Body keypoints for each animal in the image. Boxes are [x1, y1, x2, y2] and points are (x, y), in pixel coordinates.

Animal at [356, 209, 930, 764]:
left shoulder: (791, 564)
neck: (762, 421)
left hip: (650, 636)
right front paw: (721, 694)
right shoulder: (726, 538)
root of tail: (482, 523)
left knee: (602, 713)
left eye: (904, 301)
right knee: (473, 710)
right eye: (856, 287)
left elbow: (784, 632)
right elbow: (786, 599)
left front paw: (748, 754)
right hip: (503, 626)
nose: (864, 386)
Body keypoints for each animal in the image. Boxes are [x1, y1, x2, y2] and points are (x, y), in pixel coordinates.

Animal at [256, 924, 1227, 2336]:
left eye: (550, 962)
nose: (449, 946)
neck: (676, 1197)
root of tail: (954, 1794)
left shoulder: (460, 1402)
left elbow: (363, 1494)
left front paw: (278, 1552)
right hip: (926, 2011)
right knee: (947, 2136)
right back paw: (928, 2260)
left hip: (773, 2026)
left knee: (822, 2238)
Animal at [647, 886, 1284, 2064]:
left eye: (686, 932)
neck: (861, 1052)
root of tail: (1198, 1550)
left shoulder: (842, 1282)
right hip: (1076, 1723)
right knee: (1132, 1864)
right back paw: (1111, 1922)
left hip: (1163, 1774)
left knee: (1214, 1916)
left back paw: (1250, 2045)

·····

EXERCISE PROMPT:
Lines before the one containing "root of tail: (1198, 1550)" stay out; reproduce that line and all the lines after it, through the end of the listing, exactly.

TASK ANSWER:
root of tail: (1198, 1550)
left shoulder: (842, 1282)
right hip: (1076, 1723)
right knee: (1132, 1864)
right back paw: (1111, 1922)
left hip: (1163, 1774)
left knee: (1214, 1916)
left back paw: (1250, 2045)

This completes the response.